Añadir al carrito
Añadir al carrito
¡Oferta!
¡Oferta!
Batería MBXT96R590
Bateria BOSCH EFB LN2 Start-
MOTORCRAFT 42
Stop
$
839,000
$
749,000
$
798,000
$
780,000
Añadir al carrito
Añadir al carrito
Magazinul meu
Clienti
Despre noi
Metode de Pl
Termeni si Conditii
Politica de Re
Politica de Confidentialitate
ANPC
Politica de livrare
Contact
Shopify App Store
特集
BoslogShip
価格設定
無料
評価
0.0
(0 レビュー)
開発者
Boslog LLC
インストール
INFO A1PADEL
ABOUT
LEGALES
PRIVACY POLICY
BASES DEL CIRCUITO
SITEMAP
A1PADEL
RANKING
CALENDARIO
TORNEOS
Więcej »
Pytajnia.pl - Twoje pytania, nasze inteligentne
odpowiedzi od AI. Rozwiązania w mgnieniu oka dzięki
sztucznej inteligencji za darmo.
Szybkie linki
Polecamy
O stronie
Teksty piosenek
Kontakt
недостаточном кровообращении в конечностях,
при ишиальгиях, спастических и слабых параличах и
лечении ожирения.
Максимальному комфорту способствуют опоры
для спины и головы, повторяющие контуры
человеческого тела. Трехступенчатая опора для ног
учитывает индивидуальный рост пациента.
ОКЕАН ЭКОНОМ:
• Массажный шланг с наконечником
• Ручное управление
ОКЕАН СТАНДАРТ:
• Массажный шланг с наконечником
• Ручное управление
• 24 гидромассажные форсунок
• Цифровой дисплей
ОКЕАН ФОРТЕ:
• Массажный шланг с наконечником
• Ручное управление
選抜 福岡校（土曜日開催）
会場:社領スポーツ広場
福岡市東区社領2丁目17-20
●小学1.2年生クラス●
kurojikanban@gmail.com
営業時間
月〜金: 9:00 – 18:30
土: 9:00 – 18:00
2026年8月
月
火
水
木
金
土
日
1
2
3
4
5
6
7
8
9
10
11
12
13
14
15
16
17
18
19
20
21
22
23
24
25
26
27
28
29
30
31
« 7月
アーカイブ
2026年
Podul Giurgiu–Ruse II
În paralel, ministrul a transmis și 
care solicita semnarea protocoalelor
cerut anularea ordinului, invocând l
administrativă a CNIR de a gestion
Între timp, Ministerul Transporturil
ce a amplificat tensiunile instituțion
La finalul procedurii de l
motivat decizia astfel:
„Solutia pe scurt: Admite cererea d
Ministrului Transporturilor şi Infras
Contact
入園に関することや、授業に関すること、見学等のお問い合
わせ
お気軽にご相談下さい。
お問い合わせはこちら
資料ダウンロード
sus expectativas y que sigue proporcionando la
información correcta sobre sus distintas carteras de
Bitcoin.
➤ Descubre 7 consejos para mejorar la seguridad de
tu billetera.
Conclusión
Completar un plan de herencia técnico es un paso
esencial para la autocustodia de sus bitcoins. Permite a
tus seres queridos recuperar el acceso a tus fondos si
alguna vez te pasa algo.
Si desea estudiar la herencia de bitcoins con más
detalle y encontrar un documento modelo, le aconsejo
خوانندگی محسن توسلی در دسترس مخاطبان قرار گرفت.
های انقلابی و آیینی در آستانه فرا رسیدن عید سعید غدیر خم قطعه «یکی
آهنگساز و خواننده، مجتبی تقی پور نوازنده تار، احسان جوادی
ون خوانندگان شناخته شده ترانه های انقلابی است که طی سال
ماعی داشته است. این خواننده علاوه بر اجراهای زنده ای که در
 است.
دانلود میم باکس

:::

## Work order
Please reproduce the listing exactly, keeping every line as it is.

## Solution to the problem
Añadir al carrito
Añadir al carrito
¡Oferta!
¡Oferta!
Batería MBXT96R590
Bateria BOSCH EFB LN2 Start-
MOTORCRAFT 42
Stop
$
839,000
$
749,000
$
798,000
$
780,000
Añadir al carrito
Añadir al carrito
Magazinul meu
Clienti
Despre noi
Metode de Pl
Termeni si Conditii
Politica de Re
Politica de Confidentialitate
ANPC
Politica de livrare
Contact
Shopify App Store
特集
BoslogShip
価格設定
無料
評価
0.0
(0 レビュー)
開発者
Boslog LLC
インストール
INFO A1PADEL
ABOUT
LEGALES
PRIVACY POLICY
BASES DEL CIRCUITO
SITEMAP
A1PADEL
RANKING
CALENDARIO
TORNEOS
Więcej »
Pytajnia.pl - Twoje pytania, nasze inteligentne
odpowiedzi od AI. Rozwiązania w mgnieniu oka dzięki
sztucznej inteligencji za darmo.
Szybkie linki
Polecamy
O stronie
Teksty piosenek
Kontakt
недостаточном кровообращении в конечностях,
при ишиальгиях, спастических и слабых параличах и
лечении ожирения.
Максимальному комфорту способствуют опоры
для спины и головы, повторяющие контуры
человеческого тела. Трехступенчатая опора для ног
учитывает индивидуальный рост пациента.
ОКЕАН ЭКОНОМ:
• Массажный шланг с наконечником
• Ручное управление
ОКЕАН СТАНДАРТ:
• Массажный шланг с наконечником
• Ручное управление
• 24 гидромассажные форсунок
• Цифровой дисплей
ОКЕАН ФОРТЕ:
• Массажный шланг с наконечником
• Ручное управление
選抜 福岡校（土曜日開催）
会場:社領スポーツ広場
福岡市東区社領2丁目17-20
●小学1.2年生クラス●
kurojikanban@gmail.com
営業時間
月〜金: 9:00 – 18:30
土: 9:00 – 18:00
2026年8月
月
火
水
木
金
土
日
1
2
3
4
5
6
7
8
9
10
11
12
13
14
15
16
17
18
19
20
21
22
23
24
25
26
27
28
29
30
31
« 7月
アーカイブ
2026年
Podul Giurgiu–Ruse II
În paralel, ministrul a transmis și 
care solicita semnarea protocoalelor
cerut anularea ordinului, invocând l
administrativă a CNIR de a gestion
Între timp, Ministerul Transporturil
ce a amplificat tensiunile instituțion
La finalul procedurii de l
motivat decizia astfel:
„Solutia pe scurt: Admite cererea d
Ministrului Transporturilor şi Infras
Contact
入園に関することや、授業に関すること、見学等のお問い合
わせ
お気軽にご相談下さい。
お問い合わせはこちら
資料ダウンロード
sus expectativas y que sigue proporcionando la
información correcta sobre sus distintas carteras de
Bitcoin.
➤ Descubre 7 consejos para mejorar la seguridad de
tu billetera.
Conclusión
Completar un plan de herencia técnico es un paso
esencial para la autocustodia de sus bitcoins. Permite a
tus seres queridos recuperar el acceso a tus fondos si
alguna vez te pasa algo.
Si desea estudiar la herencia de bitcoins con más
detalle y encontrar un documento modelo, le aconsejo
خوانندگی محسن توسلی در دسترس مخاطبان قرار گرفت.
های انقلابی و آیینی در آستانه فرا رسیدن عید سعید غدیر خم قطعه «یکی
آهنگساز و خواننده، مجتبی تقی پور نوازنده تار، احسان جوادی
ون خوانندگان شناخته شده ترانه های انقلابی است که طی سال
ماعی داشته است. این خواننده علاوه بر اجراهای زنده ای که در
 است.
دانلود میم باکس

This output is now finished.